Records supplied START
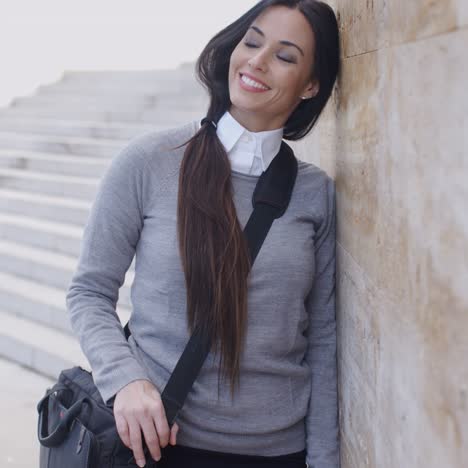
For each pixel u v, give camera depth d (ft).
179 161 6.18
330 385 6.79
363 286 5.75
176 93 31.14
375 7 5.19
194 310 5.83
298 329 6.40
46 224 22.45
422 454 4.09
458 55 3.36
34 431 13.23
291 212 6.37
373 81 5.31
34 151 28.86
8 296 19.06
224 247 5.86
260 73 6.17
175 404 5.77
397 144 4.58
Records supplied END
> _Exercise instructions_: Repeat the listing in full and exactly. Do not include any images.

> _Answer area_:
For each pixel u v, give camera depth d (ft).
179 161 6.18
330 385 6.79
363 286 5.75
176 93 31.14
375 7 5.19
194 310 5.83
298 329 6.40
46 224 22.45
422 454 4.09
458 55 3.36
34 431 13.23
291 212 6.37
373 81 5.31
34 151 28.86
8 296 19.06
224 247 5.86
260 73 6.17
175 404 5.77
397 144 4.58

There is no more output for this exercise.